4. The bank did not advise the Amadios that there was no limit on their liability under the guarantee - the Amadios believed the liability was limited to $50,000.

===Majority opinion===
Justice Mason noted:
"Relief on the ground of unconscionable conduct will be granted when unconscientious advantage is taken of an innocent party whose will is overborne so that it is not independent and voluntary, just as it will also be granted when such advantage is taken of an innocent party who though not deprived of an independent and voluntary will, is unable to make a worthwhile judgment as to what is in his best interests (at 462)."

In cases of proven unconscionability, the courts will set aside the contract or refuse to make an order for specific performance of it. As will be seen, if the unconscionable conduct constitutes a breach of statutory law, broader remedies (including damages) may be available.
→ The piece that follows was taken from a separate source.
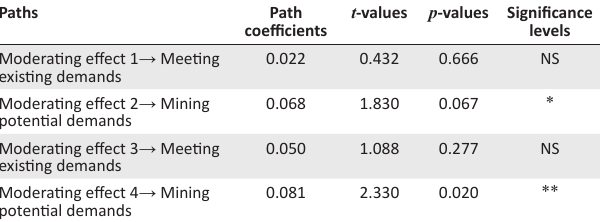
TABLE 7: Moderator analysis.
Chief Justice Gibbs stated that "The appellant should in my opinion fail only because of its failure to disclose to the respondents matters which it ought to have disclosed" which is that the guarantee was precarious with the state of the bank account of the son at the time he arranged for his parents to place their property in guarantee, and the very close working relationship between the bank and the son, and that the parents thought that the limit of their liability was only $50,000, not the full value of their investment property (being of the order of $200,000).
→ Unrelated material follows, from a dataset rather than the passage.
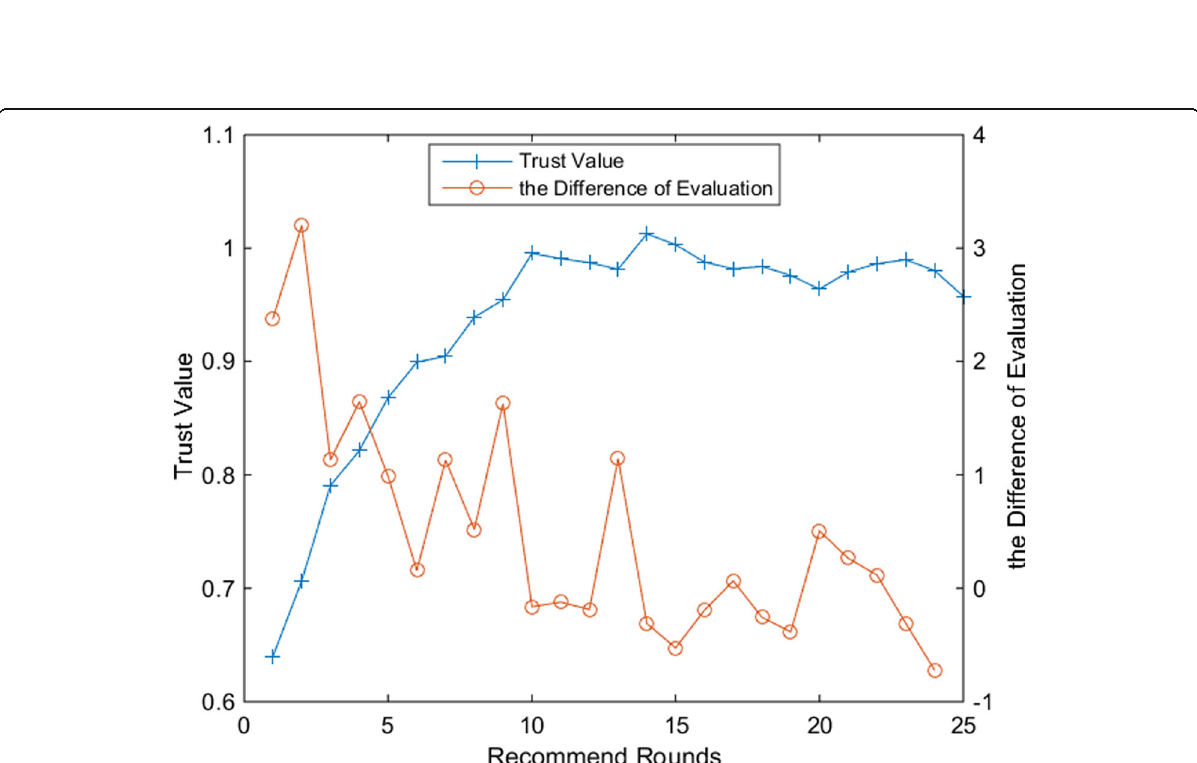
Fig. 10 Correlation graph of evaluation and trust (with LMS and η =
The judgment of Deane J, was referred to by other judges. He said, "In the present case ... it was ... evident to the bank that Mr. and Mrs. Amadio stood in need of advice as to the nature and effect of the transaction into which they were entering. It is apparent that any such advice would have included the importance to a guarantor of ascertaining from the bank the state of the customer's account which was being guaranteed and any unusual features of the account. If such information had been obtained by Mr. and Mrs. Amadio, they would not, on the evidence and in the light of the learned trial judge's finding, have entered into the guarantee/mortgage at all. The whole transaction should properly be seen as flowing from the special disability which was evident to the bank and as being unfair, unjust and unreasonable." The customer's account stated here is that of their son who brought the bank guarantee documents to his parents. The bank knew of the poor state of the son's business accounts, and the bank and the son had a history of closely linked business relations with each other. Wilson J agreed with Deane J.

===Dissenting opinion===
Dawson J delivered a dissenting judgment in which he said, "it is my view that the appellant bank was not guilty of any non-disclosure amounting to a breach of duty on its part" and that the facts did not point to the Amadios having been disadvantaged and that, therefore, the bank was not guilty of either unconscionable conduct or misrepresentation.